Krafttraining: Trainingsplan, Aufwärmen & Dehnen

Der Trainingsplan

Der zu Anfang passende Trainingsplan ist definitiv der GK – Ganzkörper Plan, eine Planart die größtenteils Grundübungen im Ganzkörperformat in einer TE (Trainingseinheit) vereint, welche dann mehrmals pro Woche durchgeführt wird.
Er ist zur Eingewöhnung gedacht und sollte den Sportler das erste halbe Jahr begleiten.
Hat man nun die Zeit der Eingewöhnung hinter sich gebracht, kann man sich eines Splits bedienen, in dem Muskelgruppen ausgewogen auf mehrere Trainingseinheiten aufgeteilt – also gesplittet werden. Die 3 gängstigen Formen:

» 2er Splitt
» 3er Splitt
» 4er Splitt

Die Zahl bezeichnet die Anzahl der Trainingseinheiten in die alle Muskeln aufgeteilt werden.

Aufwärmen

Durch das aufwärmen sollen optimale Bedingungen für nachfolgende sportlich verlangte Leistungen geschaffen werden, die Körper- und Muskeltemperatur werden ebenso wie die Durchblutung gesteigert, welche den Muskel mit Sauerstoff und anderen wichtigen Nährstoffen versorgt. Weiterhin dient das Aufwärmen der Verletzungsprophylaxe.
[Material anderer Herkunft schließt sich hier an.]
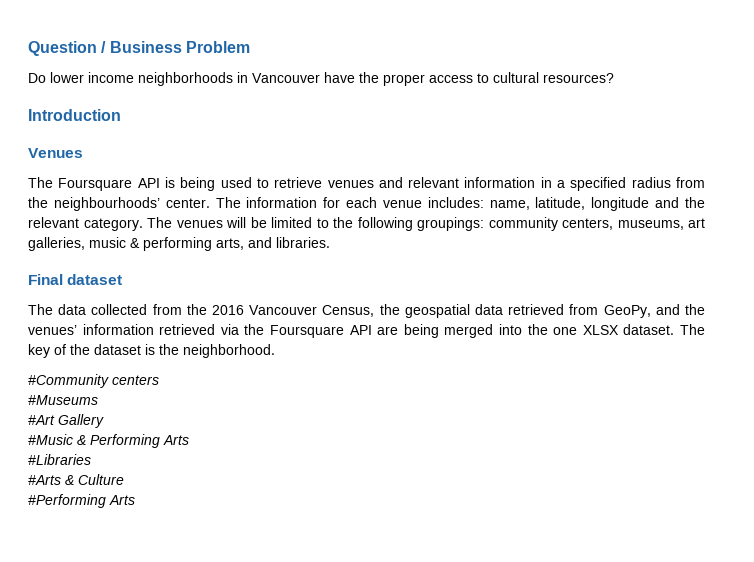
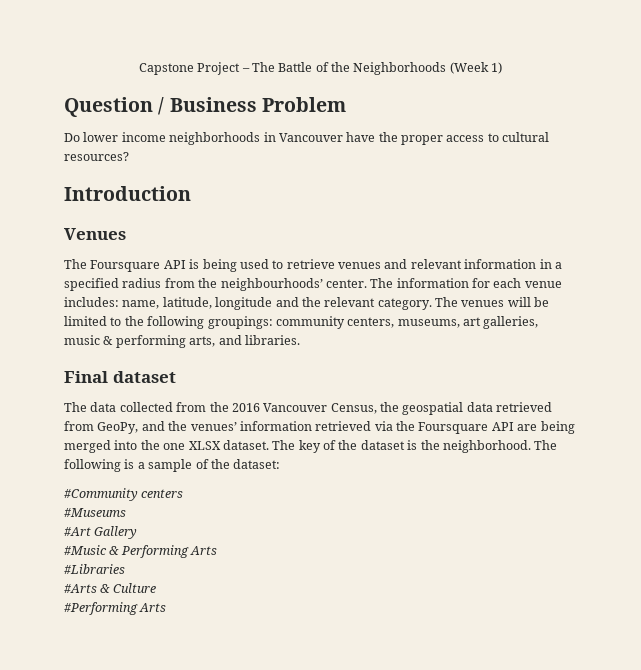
(28, 48) none -> [138,62,503,75] Capstone Project – The Battle of the Neighborhoods (Week 1) //
(275, 351) none -> [534,440,558,450] [64,459,281,472] The following is a sample of the dataset:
Abhängig von Belastung und Intensität empfiehlt es sich vor dem Training mit Kardiovaskulären Tätigkeiten(Ergometer, Laufband u.a.) zu beginnen, 5-10 Minuten sollten hier ausreichen um den Körper auf ein gewisses Level zu bringen. Durch spezifisches Aufwärmen mit Hilfe von sog. Aufwärmsätzen welche etwa 60% des Arbeitsgewichtes betragen, kann das Verletzungsrisiko weiter gesenkt werden und den Körper auf die bevorstehende Belastung vorbereiten.
Als Richtwert sind hier 1-2 Aufwärmsatze anzubringen.

Dehnen

Oft hört man, dass Dehnen die Leistungsfähigkeit um bis zu 30% steigert und der Muskelkater verkürzt (Ausnahme Kraftausdauerleistungen) bzw. abgeschwächt wird. Ich kann mit ruhigen Gewissen sagen: „Alles Quatsch!“
Durch Dehnen lässt sich die Beweglichkeit verbessern, keine Frage doch hat es an Trainingstagen nichts verloren, vor dem Training kann sich der Muskel durch statisches Dehnen nicht mehr schnellkräftig zusammenziehen und verliert an Leistungsfähigkeit, weiterhin kann das Verletzungsrisiko dadurch erhöht und nicht wie angenommen reduziert werden.
Auch ist ein aufwärmen nicht möglich, da durch Dehnübungen keine Körperaufwärmung und durchblutungssteigernde Wirkung erzielt wird.
Dynamisches Dehnen kann nach Kraftausdauerleistungen die Regenerationsfähigkeit des Muskels verbessern, statisches Dehnen hingegen verschlechtert dies, da daraus eine Kompression der Kapilaren resultiert und somit die Durchblutung vermindert wird. Gedehnt werden sollte sich an trainingsfreien Tagen statisch und für etwa 10sec. bei 3-4 Sätzen pro Muskel.